------ The input ------

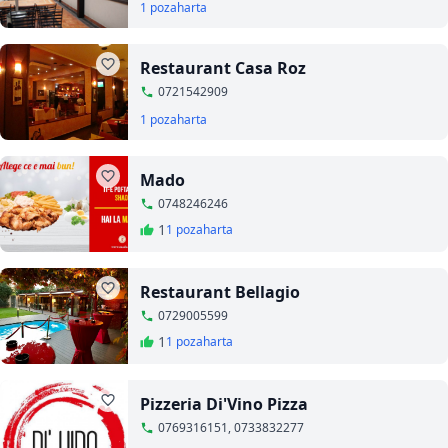
1 poza
harta
Restaurant Casa Roz
0721542909
1 poza
harta
Mado
0748246246
1
1 poza
harta
Restaurant Bellagio
0729005599
1
1 poza
harta
Pizzeria Di'Vino Pizza
0769316151, 0733832277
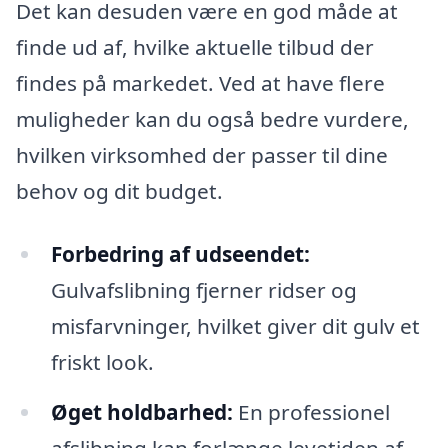
Det kan desuden være en god måde at
finde ud af, hvilke aktuelle tilbud der
findes på markedet. Ved at have flere
muligheder kan du også bedre vurdere,
hvilken virksomhed der passer til dine
behov og dit budget.
Forbedring af udseendet:
Gulvafslibning fjerner ridser og
misfarvninger, hvilket giver dit gulv et
friskt look.
Øget holdbarhed:
En professionel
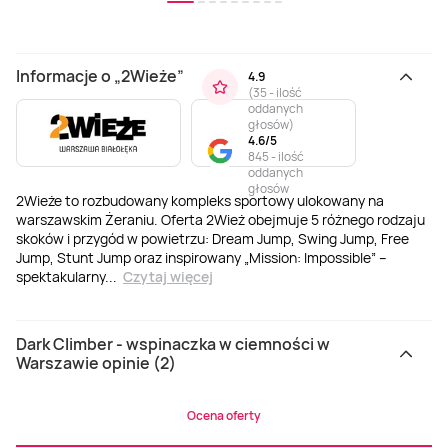
Informacje o „2Wieże”
4.9
(
35 - ilość
oddanych
głosów
)
4.6/5
845 - ilość
oddanych
głosów
2Wieże to rozbudowany kompleks sportowy ulokowany na
warszawskim Żeraniu. Oferta 2Wież obejmuje 5 różnego rodzaju
skoków i przygód w powietrzu: Dream Jump, Swing Jump, Free
Jump, Stunt Jump oraz inspirowany „Mission: Impossible” –
spektakularny
...
Czytaj więcej
Dark Climber - wspinaczka w ciemności w
Warszawie opinie (2)
Ocena oferty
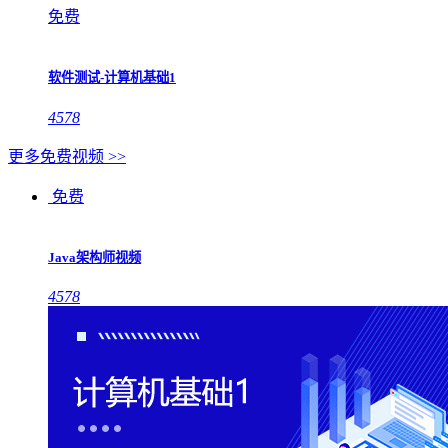
免费
软件测试-计算机基础1
4578
更多免费视频 >>
免费
Java架构师视频
4578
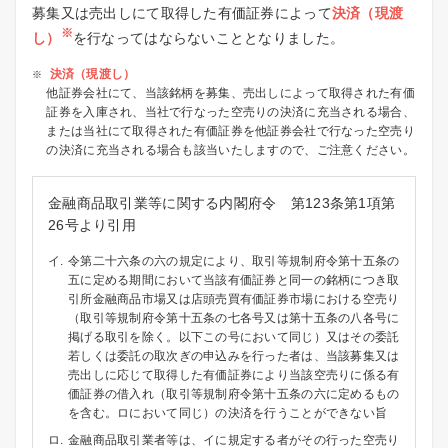
募集又は売出しにて取得した有価証券によって
決済（現渡
※
し）
を行なってはならないこととなりました。
決済（現渡し）
他証券会社にて、当該銘柄を募集、売出しによって取得された有価
証券を入庫され、当社で行なった空売りの決済に充当される場合、
または当社にて取得された有価証券を他証券会社で行なった空売り
の決済に充当される場合も該当いたしますので、ご注意ください。
金融商品取引業等に関する内閣府令 第123条第1項第
26号より引用
イ.
令第二十六条の六の規定により、取引等規制府令第十五条の
五に定める期間において当該有価証券と同一の銘柄につき取
引所金融商品市場又は店頭売買有価証券市場における空売り
（取引等規制府令第十五条の七各号又は第十五条の八各号に
掲げる取引を除く。以下この号において同じ）又はその委託
若しくは委託の取次ぎの申込みを行った者は、当該募集又は
売出しに応じて取得した有価証券により当該空売りに係る有
価証券の借入れ（取引等規制府令第十五条の六に定めるもの
を含む。ロにおいて同じ）の決済を行うことができない旨
ロ.
金融商品取引業者等は、イに規定する者がその行った空売り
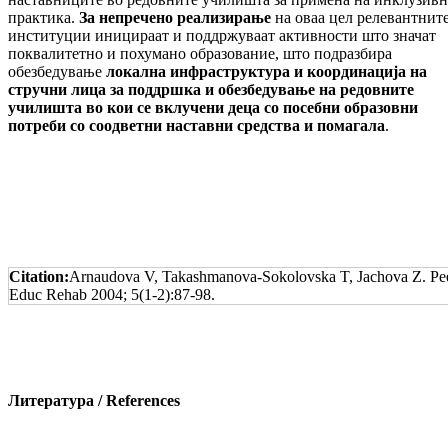
практика.
За непречено реализирање
на оваа цел релевантнит
институции иницираат и поддржуваат активности што значат
поквалитетно и похумано образование, што подразбира
обезбедување
локална инфраструктура и координација на
стручни лица за поддршка и обезбедување на редовните
училишта во кои се вклучени деца со посебни образовни
потреби со соодветни наставни средства и помагала
.
Citation:
Arnaudova V, Takashmanova-Sokolovska T, Jachova Z. Peer 
Educ Rehab 2004; 5(1-2):87-98.
Литература / References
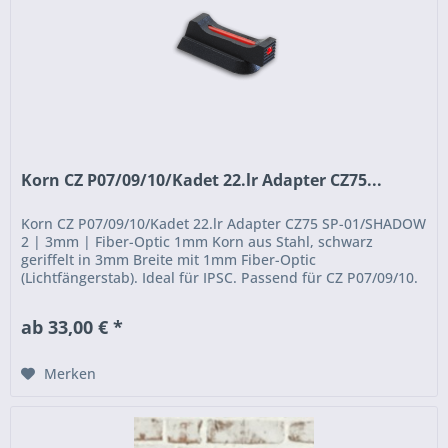
Korn CZ P07/09/10/Kadet 22.lr Adapter CZ75...
Korn CZ P07/09/10/Kadet 22.lr Adapter CZ75 SP-01/SHADOW
2 | 3mm | Fiber-Optic 1mm Korn aus Stahl, schwarz
geriffelt in 3mm Breite mit 1mm Fiber-Optic
(Lichtfängerstab). Ideal für IPSC. Passend für CZ P07/09/10.
Fixierung mit Wurmschraube...
ab 33,00 € *
Merken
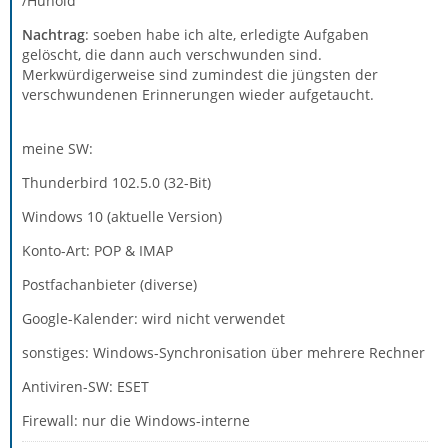
/Hunold
Nachtrag
: soeben habe ich alte, erledigte Aufgaben
gelöscht, die dann auch verschwunden sind.
Merkwürdigerweise sind zumindest die jüngsten der
verschwundenen Erinnerungen wieder aufgetaucht.
meine SW:
Thunderbird 102.5.0 (32-Bit)
Windows 10 (aktuelle Version)
Konto-Art: POP & IMAP
Postfachanbieter (diverse)
Google-Kalender: wird nicht verwendet
sonstiges: Windows-Synchronisation über mehrere Rechner
Antiviren-SW: ESET
Firewall: nur die Windows-interne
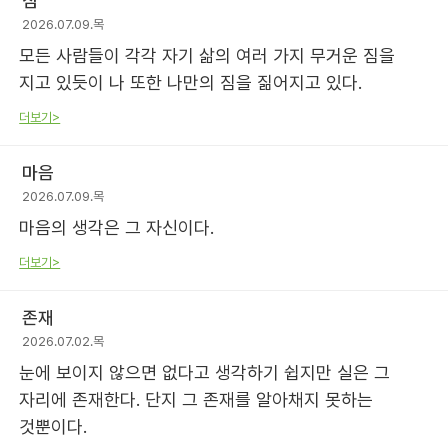
짐
2026.07.09.목
모든 사람들이 각각 자기 삶의 여러 가지 무거운 짐을
지고 있듯이 나 또한 나만의 짐을 짊어지고 있다.
더보기>
마음
2026.07.09.목
마음의 생각은 그 자신이다.
더보기>
존재
2026.07.02.목
눈에 보이지 않으면 없다고 생각하기 쉽지만 실은 그
자리에 존재한다. 단지 그 존재를 알아채지 못하는
것뿐이다.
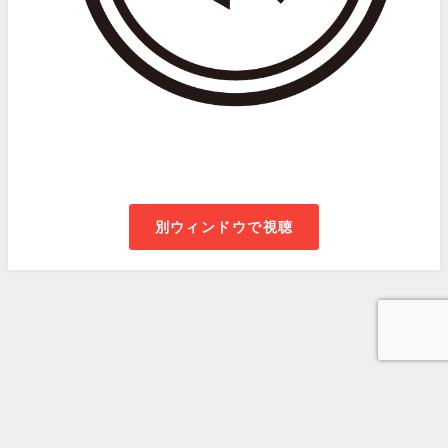
別ウィンドウで視聴
Babel Group All Rights Reserved.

------

Exercise aim: Count the lines of the records that contain the string "Optic", treating uppercase and lowercase as different. Reply with the number only.

Answer space: 2